Two Turkish soldiers have been killed by an air strike in Syria, Turkey’s Defence Ministry said, following a large-scale attack by Ankara-backed opposition forces that targeted Syrian government troops.
The deaths brought to 15 the number of Turkish soldiers killed in clashes this month amid a crushing offensive by Syrian President Bashar Assad’s forces aimed at recapturing opposition-held areas in north-western Syria’s Idlib province.
Intent on halting the advance, Turkish President Recep Tayyip Erdogan had vowed on February 12 to take military action “everywhere in Syria” if another Turkish soldier was killed or wounded.
The multiple front offensive has triggered the biggest single wave of fleeing civilians in Syria’s nine-year war, displacing nearly one million people who have rushed towards the Turkish border and are now sheltering in tents or sleeping rough in harsh winter weather.

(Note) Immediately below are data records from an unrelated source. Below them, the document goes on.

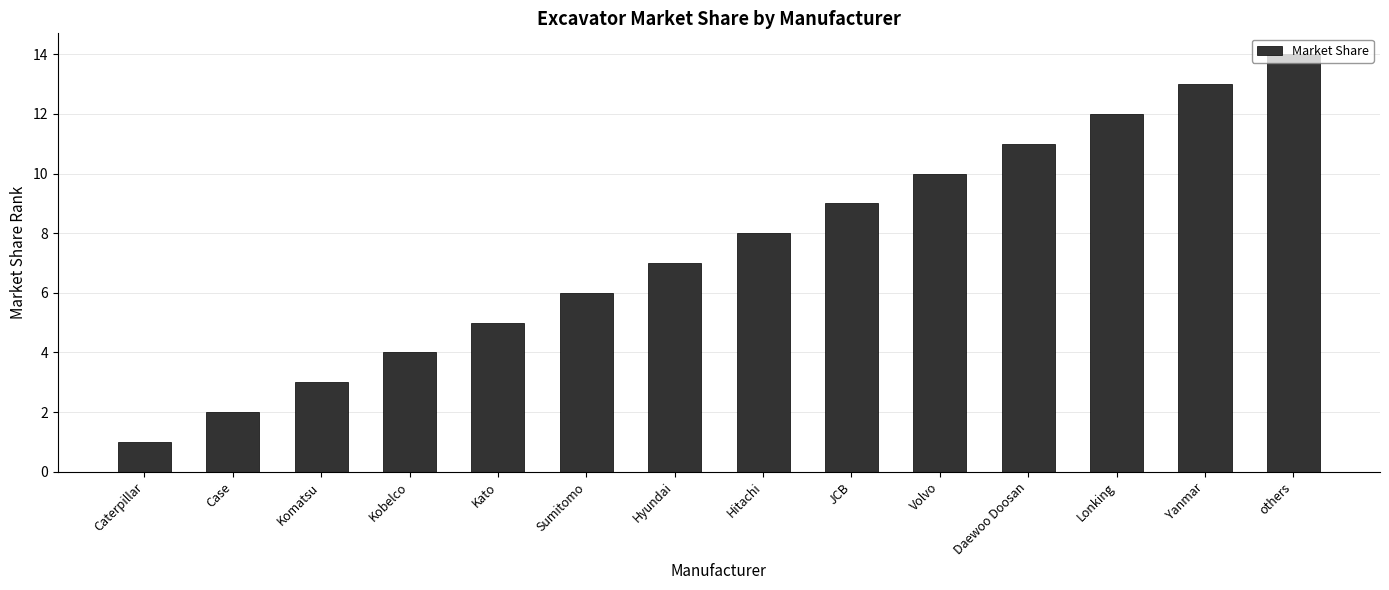

Which category has the highest value across all series?

others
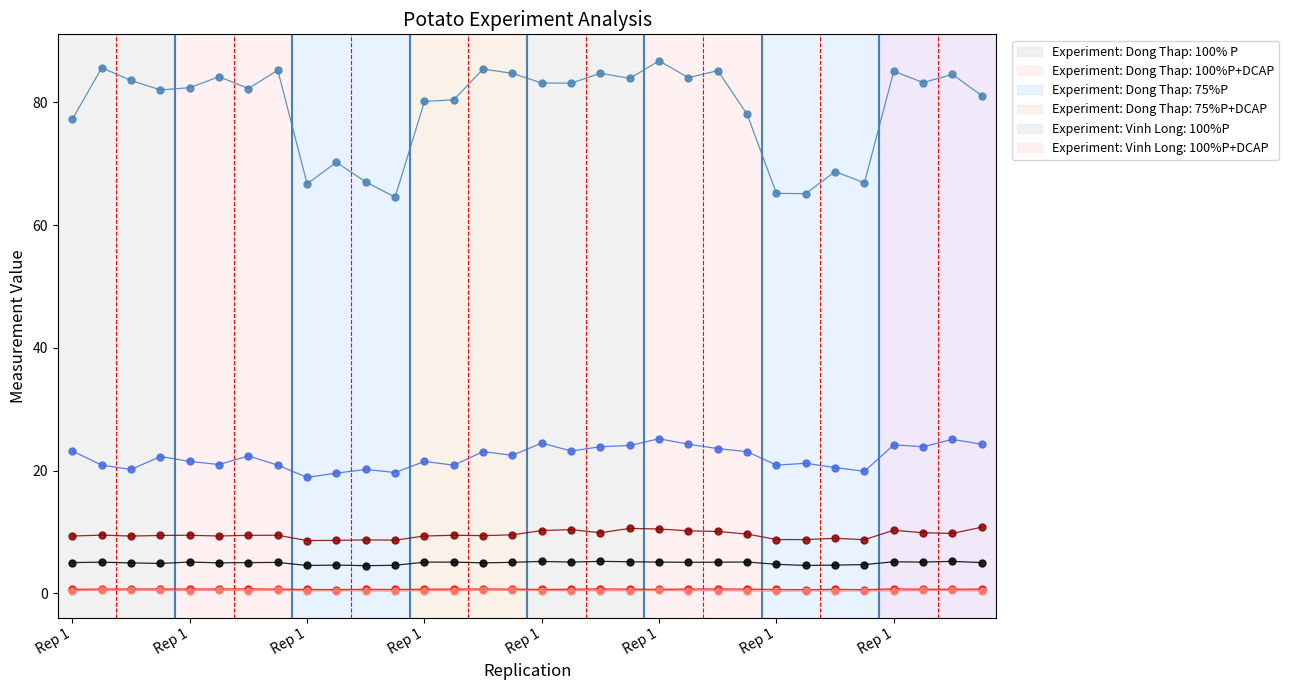

Does the chart display data point markers on the line(s)?

Yes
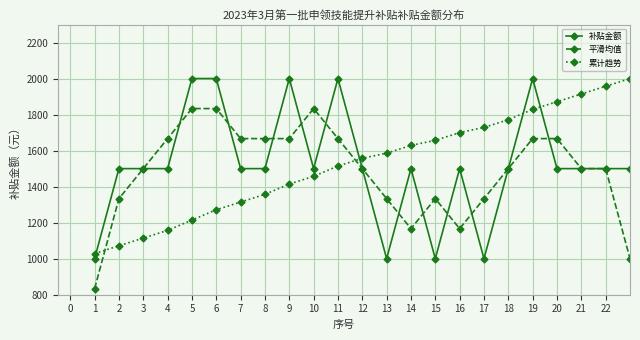

What is the minimum value shown in the chart?

833.3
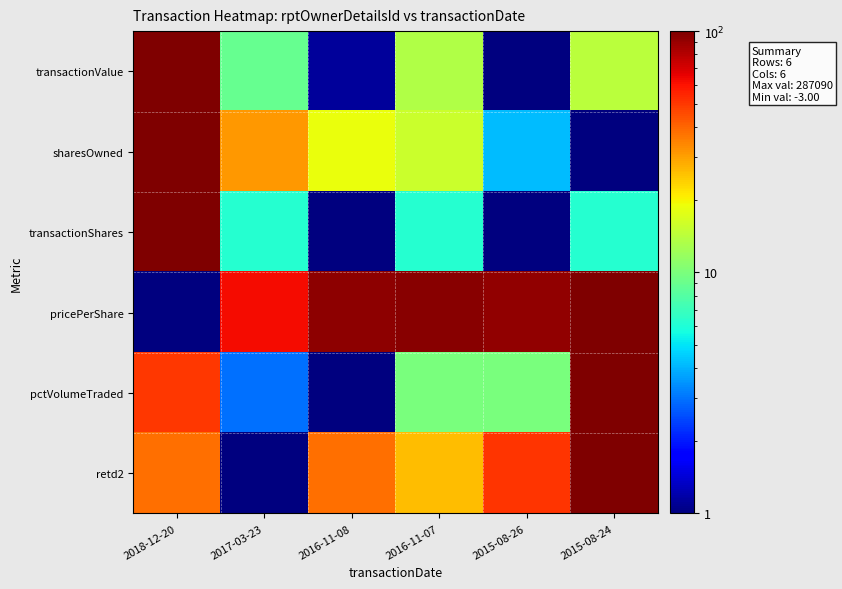

List the series in order of their peak value, highest first.

transactionValue, sharesOwned, transactionShares, pricePerShare, pctVolumeTraded, retd2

The Turkish Anadolu agency said the fighters destroyed a Syrian tank and armoured personnel carrier and seized a second tank.
The Russian military said the militants had launched a massive offensive on Syrian positions near Nairab, under the cover of Turkish artillery, adding that four Syrian soldiers were wounded in the shelling.
“The militants’ actions were supported by the Turkish artillery fire, which allowed the militants to break through the Syrian army’s defences,” it said.
The military added that at the Syrian military’s request, Russian Su-24 bombers then struck the militants to prevent them from advancing and allowing Syrian government forces to “successfully repel all attacks”.
It was not immediately clear whether it was the Russian air strikes that killed the two Turkish soldiers.
A Turkish Defence Ministry statement said as many as 50 Syrian government soldiers were killed and that five tanks, two armoured personnel carriers and other equipment were destroyed.
The exchange marked a serious escalation that risks escalating into a full-blown conflict between Turkey and Syria.
It also comes amid faltering talks between Turkish and Russian officials on restoring calm to the Idlib area.
Turkey and Russia back opposing sides in Syria’s civil war.
The Syrian government’s recent campaign against the rebel-held Idlib stronghold has strained co-operation between Moscow and Ankara and led to direct clashes between Syrian and Turkish troops recently.
Turkey maintains observation posts in northern Syria that were set up to monitor a 2018 ceasefire agreement with Russia.
It sent in thousands of additional troops and armoured vehicles in recent weeks and has threatened to attack Assad’s forces.
“We are delivering our final warnings. We have not reached the desired results as yet,” Mr Erdogan said on Wednesday.
“The operation in Idlib is a matter of time. We could enter (Idlib) suddenly one night.”